## THINGS TO DO
a. In the St. Josse passage, can you transcribe the text from "Right across the" to "so to Ikea."?
b. In the St. Josse passage, what kinds of shops and businesses does the street with the house for sale contain?
c. Answer these questions about the St. Josse passage:
(i) What was the asking price of the house for sale?
(ii) What architectural style was the house right across the street?
(iii) What was in the window of the Portuguese café?

We walked through St. Josse today. I know it's poor, I can see it's multi-cultural, and I expect there's a relatively high crime rate. There was a house for sale at 65 thousand euros; I was pretty tempted. Three floors, two of which are rented out. One of the rented out floors has a window missing – frame and all. The other rented out floor has a door to the balcony missing – frame and all. It's closed against the outside world by plastic sheeting taped in place. The street contains a few second hand clothes shops, a cheap barber shop, a grocer's and a couple of cafes full of men speaking non-European languages. It sort of reminds me of Dickens. I suppose I'd find nineteenth century Cockney as impenetrable as Turkish.
Right across the street was a charming example of an Art Nouveau architect's house. That old-gold and cream colour, like on the Horta house (there must be a name for that colour, it can't be peach, which is what it seems to look like); restored and shining like an antique brooch in a box of junk. Lots of things close down for August; especially small businesses in the suburbs. So I've lost my favourite writing café – the Portugese one with the madly smiling sunflower faced-doll in the window. And the Arab pastry café opposite the church has shut, too. I don't think anyone is expected to do anything in August, And so to Ikea.

## PROVIDED INFORMATION
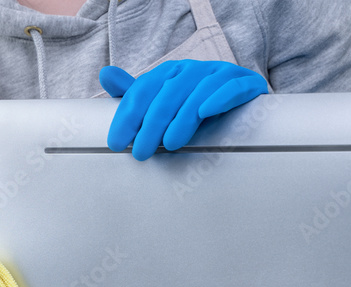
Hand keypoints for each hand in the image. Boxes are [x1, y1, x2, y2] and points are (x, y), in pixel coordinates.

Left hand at [100, 60, 267, 159]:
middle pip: (167, 94)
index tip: (117, 143)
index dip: (127, 116)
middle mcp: (193, 69)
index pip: (143, 90)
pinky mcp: (244, 82)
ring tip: (170, 144)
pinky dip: (219, 98)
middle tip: (141, 152)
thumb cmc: (195, 105)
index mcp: (170, 72)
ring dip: (181, 119)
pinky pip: (232, 88)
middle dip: (151, 125)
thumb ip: (135, 94)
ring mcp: (219, 74)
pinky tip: (205, 113)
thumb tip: (105, 75)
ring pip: (197, 92)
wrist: (241, 99)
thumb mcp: (162, 101)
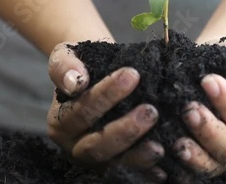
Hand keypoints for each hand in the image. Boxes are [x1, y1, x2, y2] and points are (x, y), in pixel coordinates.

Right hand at [47, 42, 166, 181]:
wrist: (97, 71)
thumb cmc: (83, 63)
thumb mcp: (65, 55)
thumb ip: (64, 65)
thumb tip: (74, 82)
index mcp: (60, 122)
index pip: (80, 113)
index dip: (105, 95)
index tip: (132, 74)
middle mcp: (75, 146)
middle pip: (97, 145)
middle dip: (125, 129)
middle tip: (151, 110)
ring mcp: (96, 160)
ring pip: (115, 163)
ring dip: (138, 154)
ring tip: (161, 142)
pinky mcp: (115, 165)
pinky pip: (131, 170)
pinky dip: (147, 168)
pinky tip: (165, 160)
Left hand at [173, 40, 225, 180]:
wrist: (214, 65)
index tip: (208, 81)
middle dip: (209, 130)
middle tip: (188, 108)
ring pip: (214, 166)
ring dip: (195, 155)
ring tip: (177, 139)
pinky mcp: (204, 162)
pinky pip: (192, 173)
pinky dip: (179, 166)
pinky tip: (166, 150)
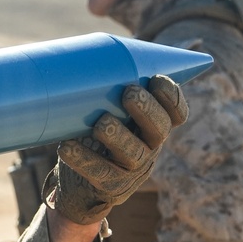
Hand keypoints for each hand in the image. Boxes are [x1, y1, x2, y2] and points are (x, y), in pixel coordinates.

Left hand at [50, 75, 187, 225]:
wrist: (77, 186)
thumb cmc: (91, 136)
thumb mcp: (103, 111)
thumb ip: (102, 90)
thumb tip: (76, 55)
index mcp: (153, 125)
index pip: (176, 113)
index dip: (172, 97)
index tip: (156, 78)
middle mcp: (150, 147)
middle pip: (160, 129)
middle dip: (147, 110)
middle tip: (128, 93)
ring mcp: (133, 169)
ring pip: (134, 153)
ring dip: (119, 136)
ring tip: (101, 124)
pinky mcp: (111, 186)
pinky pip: (100, 173)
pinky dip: (83, 159)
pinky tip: (66, 147)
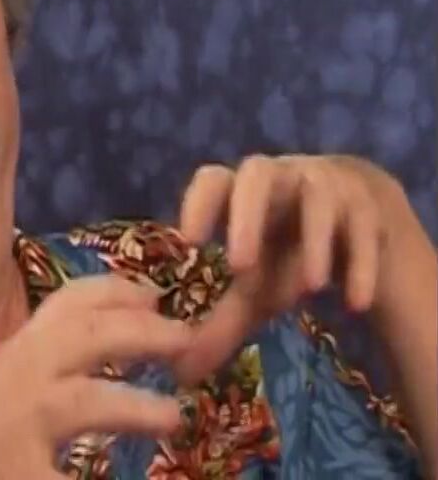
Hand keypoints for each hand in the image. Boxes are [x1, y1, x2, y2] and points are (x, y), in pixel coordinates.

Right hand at [0, 275, 190, 479]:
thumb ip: (32, 376)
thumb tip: (89, 368)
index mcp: (9, 364)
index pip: (65, 307)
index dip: (116, 292)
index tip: (155, 293)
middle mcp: (10, 389)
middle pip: (81, 338)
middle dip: (139, 331)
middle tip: (187, 340)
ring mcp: (12, 438)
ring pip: (83, 403)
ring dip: (136, 406)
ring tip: (174, 417)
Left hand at [173, 153, 415, 383]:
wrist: (351, 220)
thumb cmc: (282, 249)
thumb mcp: (254, 285)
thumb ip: (220, 322)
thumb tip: (181, 373)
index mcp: (238, 191)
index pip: (212, 180)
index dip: (199, 204)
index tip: (189, 241)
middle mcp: (278, 177)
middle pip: (258, 173)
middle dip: (246, 216)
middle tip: (240, 267)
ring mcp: (323, 184)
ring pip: (317, 198)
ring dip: (312, 241)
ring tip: (310, 290)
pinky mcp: (365, 205)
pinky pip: (363, 228)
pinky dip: (360, 265)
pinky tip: (354, 304)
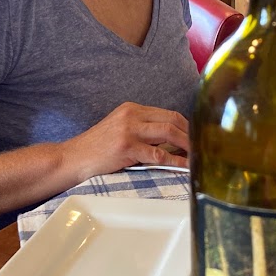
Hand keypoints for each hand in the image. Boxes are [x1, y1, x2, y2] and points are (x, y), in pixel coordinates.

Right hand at [64, 102, 189, 178]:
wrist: (73, 158)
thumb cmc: (98, 148)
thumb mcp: (121, 129)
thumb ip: (143, 129)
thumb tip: (173, 140)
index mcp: (132, 108)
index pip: (168, 113)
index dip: (186, 126)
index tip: (196, 137)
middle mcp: (132, 115)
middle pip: (172, 120)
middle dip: (190, 134)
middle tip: (202, 147)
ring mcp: (130, 130)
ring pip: (169, 133)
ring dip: (187, 145)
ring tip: (197, 156)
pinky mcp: (127, 147)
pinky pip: (158, 154)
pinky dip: (175, 161)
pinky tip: (184, 166)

## SOLUTION SET
a.
Right across the street was a charming example of an Art Nouveau architect's house. That old-gold and cream colour, like on the Horta house (there must be a name for that colour, it can't be peach, which is what it seems to look like); restored and shining like an antique brooch in a box of junk. Lots of things close down for August; especially small businesses in the suburbs. So I've lost my favourite writing café – the Portugese one with the madly smiling sunflower faced-doll in the window. And the Arab pastry café opposite the church has shut, too. I don't think anyone is expected to do anything in August, And so to Ikea.

b.
- Second hand clothes shops
- A cheap barber shop
- A grocer's
- A couple of cafes

c.
(i) 65 thousand euros
(ii) Art Nouveau
(iii) A madly smiling sunflower faced-doll